Visceral: The Poetry of Blood
- Author: RJ Arkhipov
- Language: English
- Genre: Poetry
- Publisher: Zuleika
- Publication date: 14 June 2018
- Publication place: United Kingdom
- Media type: Hardcover 4to
- ISBN: 978-1-9996232-0-3

= Visceral: The Poetry of Blood =

2018 poetry collection by RJ Arkhipov

Visceral, full title Visceral: The Poetry of Blood, is a collection of poems by the Welsh poet RJ Arkhipov, first published by Zuleika on World Blood Donor Day in 2018 when Arkhipov was 26 years old. A miscellany of verse, essays, and photographs, Visceral was Arkhipov's first published book and cemented his name as a poet.

The first poems of the collection were written in 2015 and were controversial for having been written using the author's own blood as ink in protest of the MSM blood donor controversy in the United Kingdom. In 2018, the renowned British sculptor Ian Rank-Broadley completed a portrait bust of the Welsh poet RJ Arkhipov. Arkhipov's experience with the sculptor inspired his poem, The Sculptor, which features among the poems in Visceral. In June 2019, Visceral was long-listed for the Polari First Book Prize. In November 2019, the French president Emmanuel Macron invited Arkhipov to the Élysée Palace to present his book to the library of the President of France and the First Lady of France.

== Form and content ==
Noted by literary critics for its unorthodox hardback binding and quarto trim size, Arkhipov himself described Visceral as 'a living, breathing, pulsing body of work through which the poetry of blood courses'. The book is divided into six parts which the author describes as the work's 'organs' or 'viscera'. Each of the six chapters of Visceral contains four poems which are introduced by an essay outlining the chapter's theme and its connection with blood.
Arkhipov chose a stanza from Pablo Neruda's poem La Palabra as the epigraph of Visceral. The book's foreword was written by the prominent sculptor Ian Rank-Broadley.

Nació
la palabra en la sangre,
creció en el cuerpo oscuro, palpitando,
y voló con los labios y la boca.

Set problem => Could you reproduce the text on Visceral word for word, starting at "2018 poetry collection" and ending after "name as a poet."?

Data lines =>
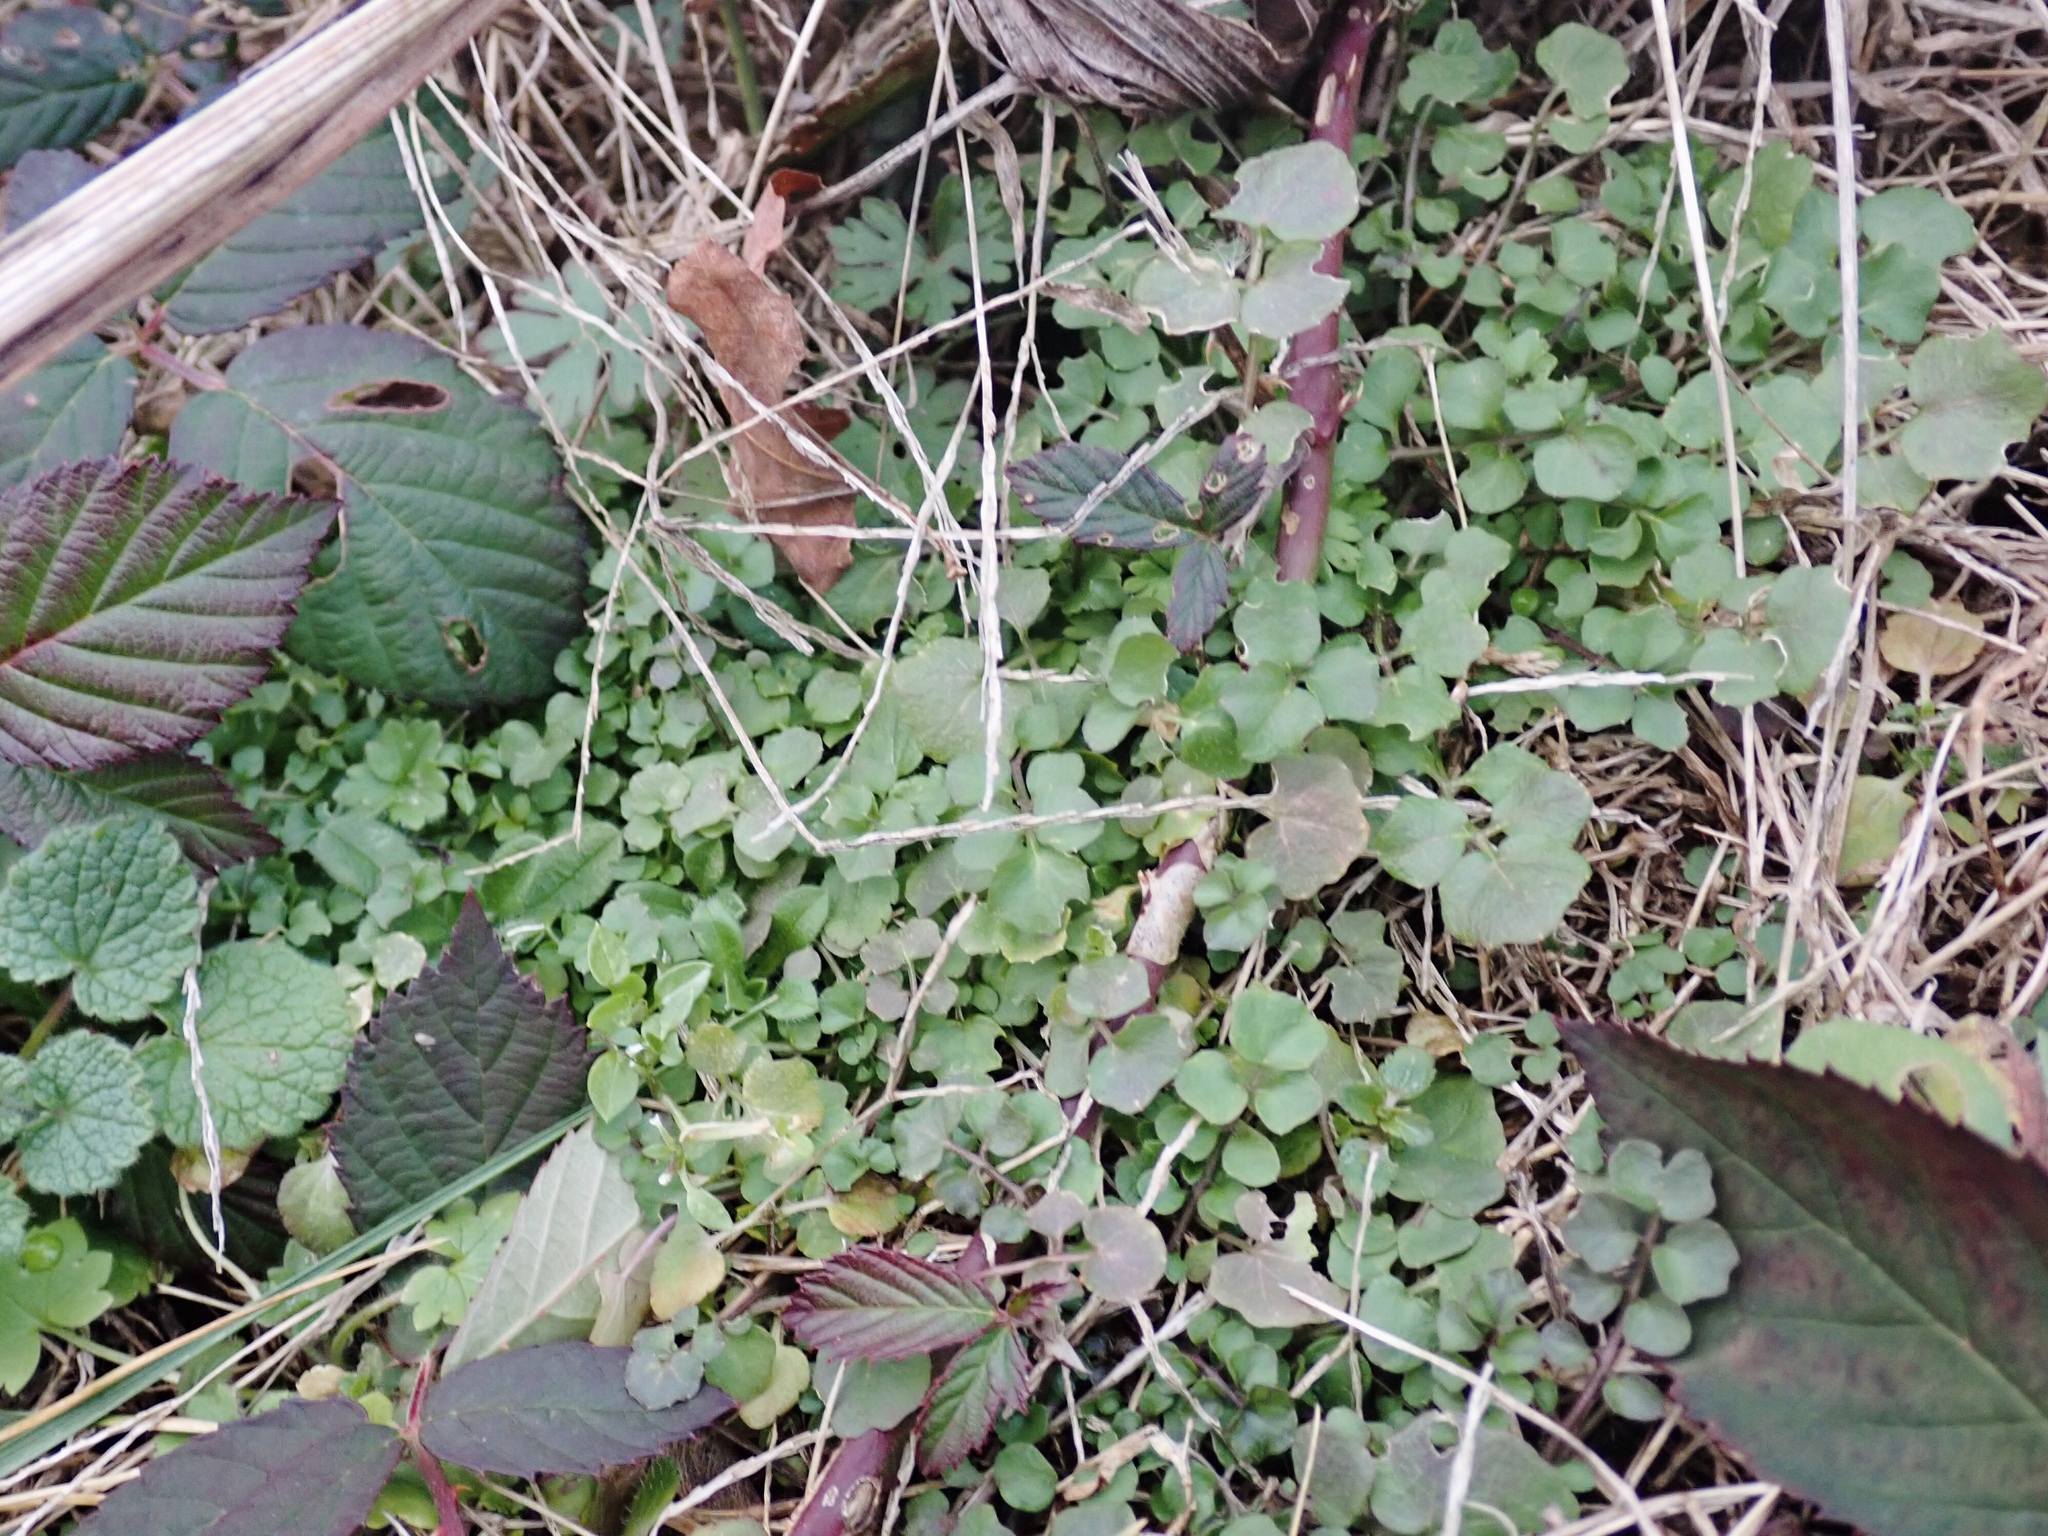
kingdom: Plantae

The answer =>
2018 poetry collection by RJ Arkhipov

Visceral, full title Visceral: The Poetry of Blood, is a collection of poems by the Welsh poet RJ Arkhipov, first published by Zuleika on World Blood Donor Day in 2018 when Arkhipov was 26 years old. A miscellany of verse, essays, and photographs, Visceral was Arkhipov's first published book and cemented his name as a poet.